Now you need to apportion the population according to the ratio of the area inside the buffers compared to the entire area of the Census geography. This is, fortunately, the easy part.
Use Options: Add Field, name MyClipPop, type Float (not Double). Click OK.
Scroll through your attributes table until you find the field with the actual population (POP_2000?). Write this name down. Scroll back over to the end, to your new, empty, MyClipPop field. Right-click on the header and select Calculate Values. You can type this in yourself, or use the list of fields and the math operations to come up with something similar to this:
- [POP_2000] * [MyClipArea] / [MyFullArea]
Click OK.
Suddenly, you have the computer's estimate of how many people live in the buffered Census area, line-by-line. Now you need to know the total.
Right-click on the MyClipPop header. Select Statistics. Find the sum. It will look odd --something like 48241.822821 -- but that's telling you that about 48,242 people live within the buffer zones. This is the good time to round. Write this number on your Post-It next to the phrase "Good calculation."
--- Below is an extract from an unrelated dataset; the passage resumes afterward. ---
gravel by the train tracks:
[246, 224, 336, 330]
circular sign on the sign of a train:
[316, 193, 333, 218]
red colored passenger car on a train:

Don't trust that number yet. You need to compare this to your "guesstimate" figure from the first step involving the Census blocks with their centers inside a buffer. Is it reasonably close?
Finally, you need to explain this to the readers. You may not need to go into full detail. One reporter/grad student used this paragraph: "Population was estimated in two ways, both using Census 2000 "block-level" data. Both methods estimated that 82 percent of the population would be affected under 2,500-foot buffers. The methods diverged more on the 1,000-foot buffers, showing some 41.8 percent and 45.5 percent of the population."
To write that paragraph, the reporter calculated ratio of clipped versus full area was calculated using the Statistics: Sum feature again. He also calculated the ratio of clipped population to full population using the same method.